Earlier this month, though, some members of the scientific community turned an about-face and accepted that the two genera of dinosaur, Apatosaurus and Brontosaurus, are distinct enough from one another to receive individual classification. Once again, Brontosaurus is a valid term. You can read more about the debate in nomenclature and cladistics in the articles listed at the end of this post.

So what does this have to do with the MHS?

Within our holdings is a publication created by Othniel Charles Marsh, the man credited with original identification and description of both the Brontosaurus and Apatosaurus, among many others. The Dinosaurs of North America (1896) is an extract from the 16th annual report of the U.S. Geological Survey.

In this report, Marsh looks at three main time periods in turn, beginning with the Triassic period, then Jurassic, then Cretaceous. In each period he splits his descriptions among three distinct orders of dinosaurs: theropods, sauropods, and predentata. The first part of the book is devoted to narrative description. As he begins a new order of animal he gives brief and broad descriptions of typical characteristics and geographic dispersal. Then he gets more specific, identifying major families and genera within each order.

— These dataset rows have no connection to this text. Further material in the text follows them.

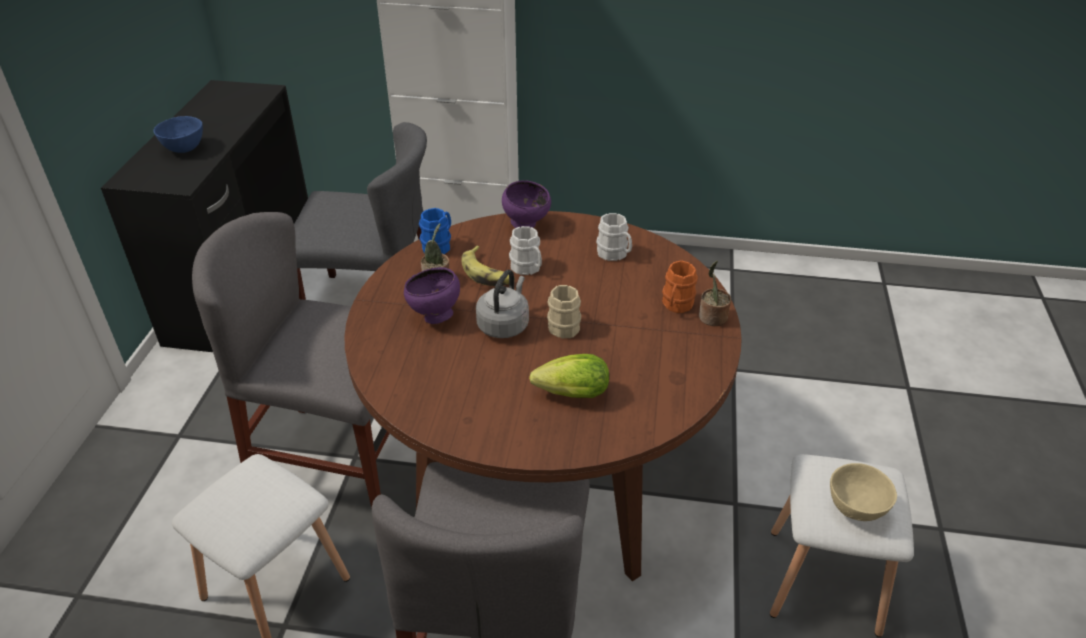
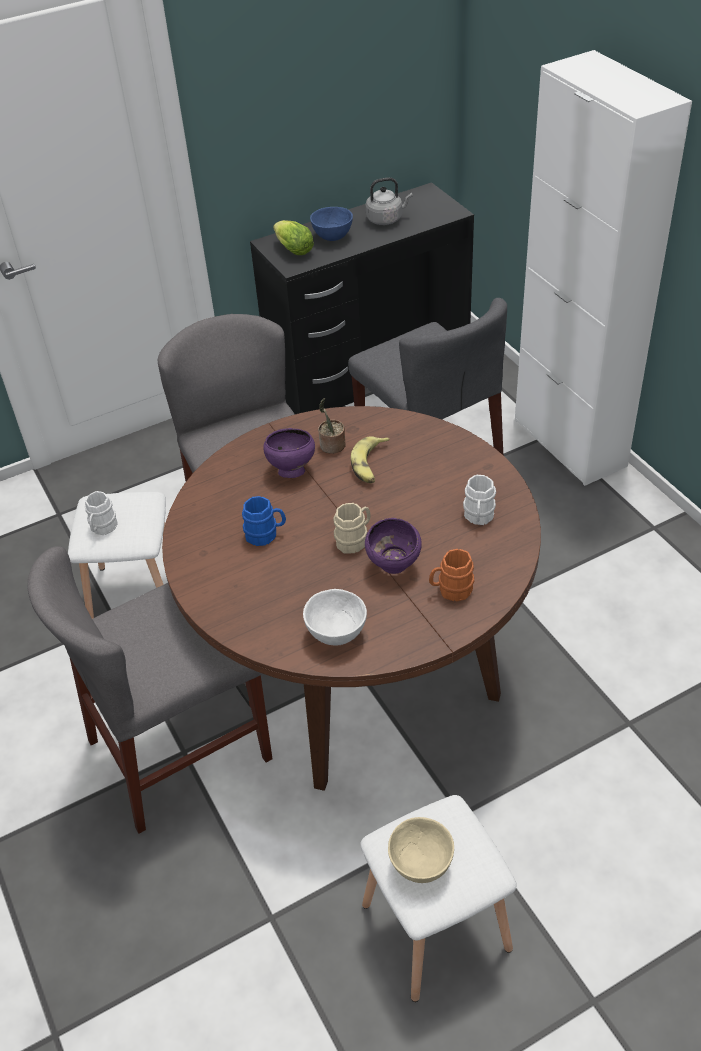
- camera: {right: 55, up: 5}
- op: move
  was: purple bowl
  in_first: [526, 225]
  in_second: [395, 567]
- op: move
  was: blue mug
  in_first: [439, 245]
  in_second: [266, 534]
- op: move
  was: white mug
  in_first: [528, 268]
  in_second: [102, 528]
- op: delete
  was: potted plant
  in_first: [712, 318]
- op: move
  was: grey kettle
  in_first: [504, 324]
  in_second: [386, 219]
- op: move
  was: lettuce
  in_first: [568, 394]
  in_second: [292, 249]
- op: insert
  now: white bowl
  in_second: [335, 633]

Theropods were typically bipedal and carnivorous. The most famous of all the theropod dinosaurs must be Tyrannosaurus rex. Marsh, however, looks at some of its smaller cousins that were located in North America, like the Allosaurs and Ceratosaurs.



Sauropods were large four-legged herbivores (mostly), characterized very generally by huge, barrel-shaped bodies with long slender tails and necks, and relatively small heads. It is into this order that the genera Brontosaurus and Apatosaurus fall. Other fairly well-known names in this type are the brachiosaurs and diplodocidae.



The third and most varied order handled by Marsh in this book are the predentata, now known more widely as ornithischia. This order contains the armored stegosaurs and ankylosaurs, the horned ceratopsians, and the duck-billed hadrosaurs.


Following all of this narrative information are dozens of plates featuring detailed drawings of skeletons and individual bones. All of the images in this post come from this volume and are a small sampling of those present.

Unfortunately, when searching our online catalog, ABIGAIL, this item is the only one that comes up under the subject Dinosaurs. Still this volume is wonderful look at the work which laid the foundation for our modern understanding of these long-extinct creatures. Do you have any favorites that appear here? What do you think of the potential resurrection of the Brontosaurus?


For further reading

- Choi, Charles. "The Brontosaurus is Back." Scientific American (2015). Accessed April 25, 2015.

- Naish, Darren. "That Brontosaurus Thing." Scientific American (2015). Accessed April 25, 2015.

- Switek, Brian. "Back to Brontosaurus? The Dinosaur Might Deserve Its Own Genus After All." Smithsonian (2015). Accessed April 25, 2015.

permalink | Published: Saturday, 25 April, 2015, 12:01 PM


Apr 28, 2015, 10:28 am

Peter K Steinberg

Yabba dabba do! I'm really excited that the brontosaurus is back. I'm still pulling for Pluto to again be a planet. My favorite though isn't represented in this post: the trilobite.